Haipt F, Kirsch M, Hosten N
Institut für Diagnostische Radiologie und Neuroradiologie, Universitätsklinikum Greifswald der Ernst-Moritz-Arndt-Universität, Germany.
Rofo. 2010 Jun;182(6):512-7. doi: 10.1055/s-0028-1109877. Epub 2009 Nov 25.
The use of a moveable leaden radiation protection barrier for additional dose reduction for the physician during CT-fluoroscopy-guided intervention was evaluated.
A Monte-Carlo simulation was first performed to evaluate the chance of dose reduction by a leaden barrier qualitatively. Dose measurements with an Alderson phantom and an ionization chamber were then made to detect the dose rates with and without a lead plate at the patient to reduce the scattered radiation. Later, dose measurements with and without the radiation protection barrier were performed.
A lead plate at the patient to reduce the scattered radiation caused dose reduction (mean shielding coefficient 3.3; median 3.3; standard deviation 1.1 / mean dose reduction 67 %, median 69 %, standard deviation 10 %). In addition to this, the use of a leaden radiation protection barrier caused an even greater dose reduction (mean shielding coefficient 10.9; median 7.7; standard deviation 8.7 / mean dose reduction 84 %, median 86 %, standard deviation 11 %).
Besides already known possibilities of dose reduction (X-ray protective clothing, lead plate, instrument settings, computer-controlled navigation systems, needle holder etc.), the installation of a leaden radiation protection barrier can reduce the radiation exposure of person during CT-fluoroscopy-guided interventions.

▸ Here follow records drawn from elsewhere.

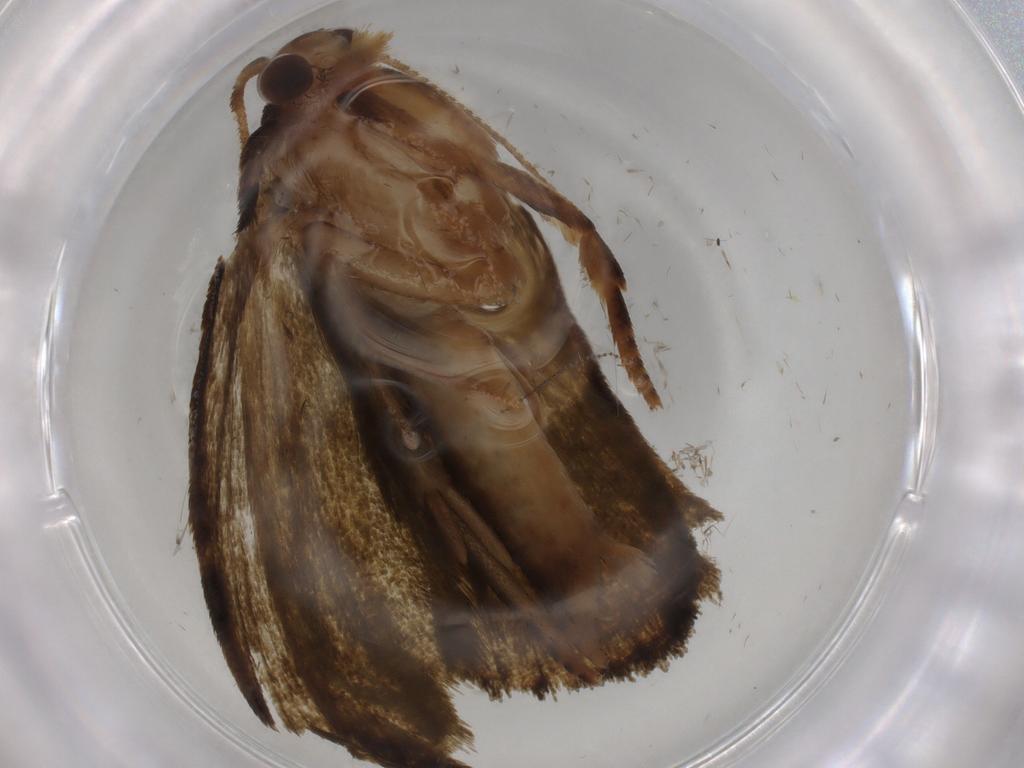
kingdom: Animalia
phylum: Arthropoda
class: Insecta
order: Lepidoptera
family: Geometridae
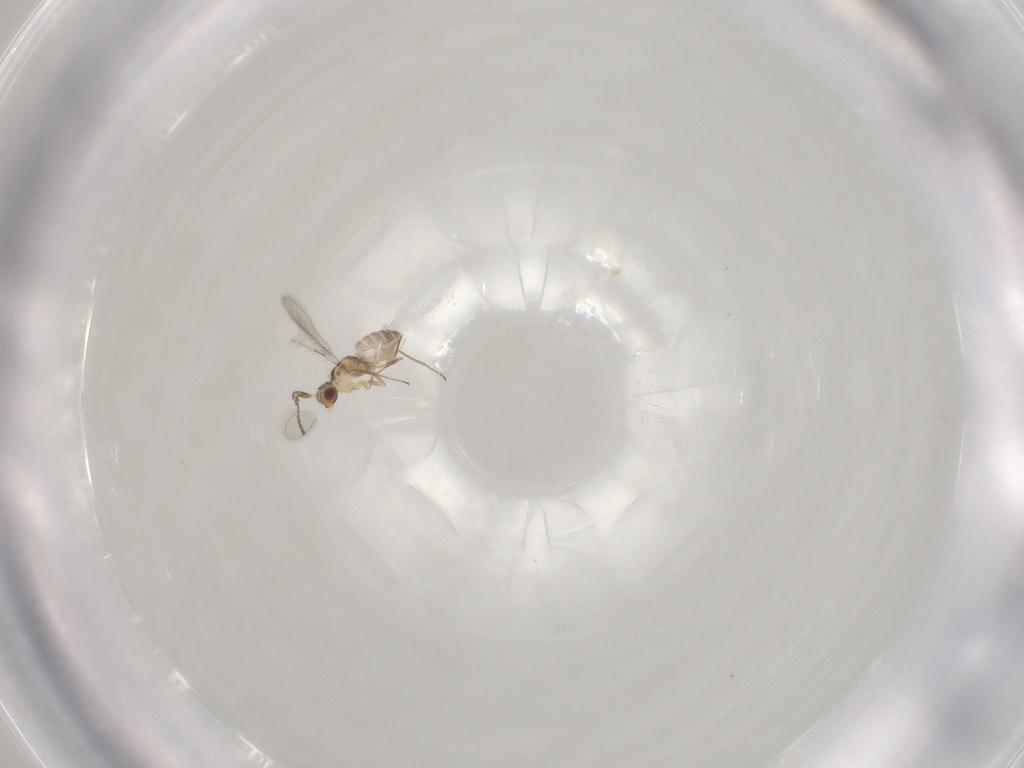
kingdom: Animalia
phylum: Arthropoda
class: Insecta
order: Hymenoptera
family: Mymaridae
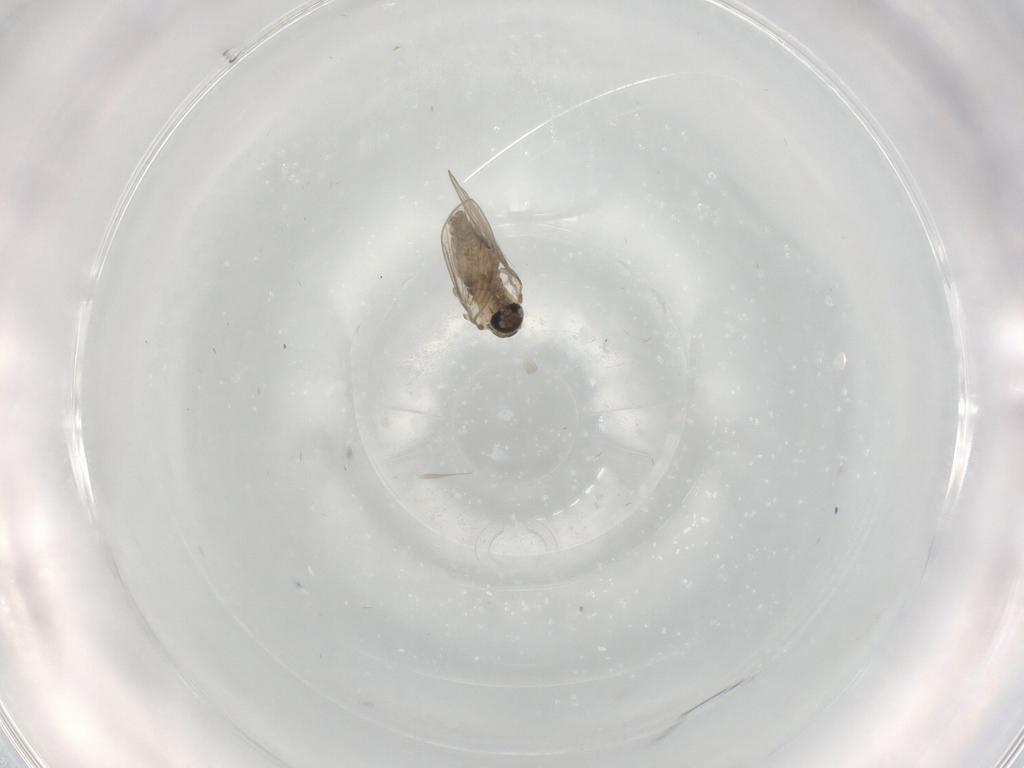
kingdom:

评估在CT透视引导介入过程中使用可移动铅质辐射防护屏障为医生进一步降低剂量的效果。
首先进行蒙特卡洛模拟,定性评估铅质屏障降低剂量的可能性。然后使用Alderson体模和电离室进行剂量测量,以检测在患者处有无铅板时的剂量率,从而减少散射辐射。随后,进行有无辐射防护屏障时的剂量测量。
在患者处放置铅板以减少散射辐射可降低剂量(平均屏蔽系数3.3;中位数3.3;标准差1.1 /平均剂量降低67%,中位数69%,标准差10%)。除此之外,使用铅质辐射防护屏障可使剂量进一步大幅降低(平均屏蔽系数10.9;中位数7.7;标准差8.7 /平均剂量降低84%,中位数86%,标准差11%)。
除了已知的降低剂量的方法(X射线防护服、铅板、仪器设置、计算机控制导航系统、持针器等)外,安装铅质辐射防护屏障可在CT透视引导介入过程中降低人员的辐射暴露。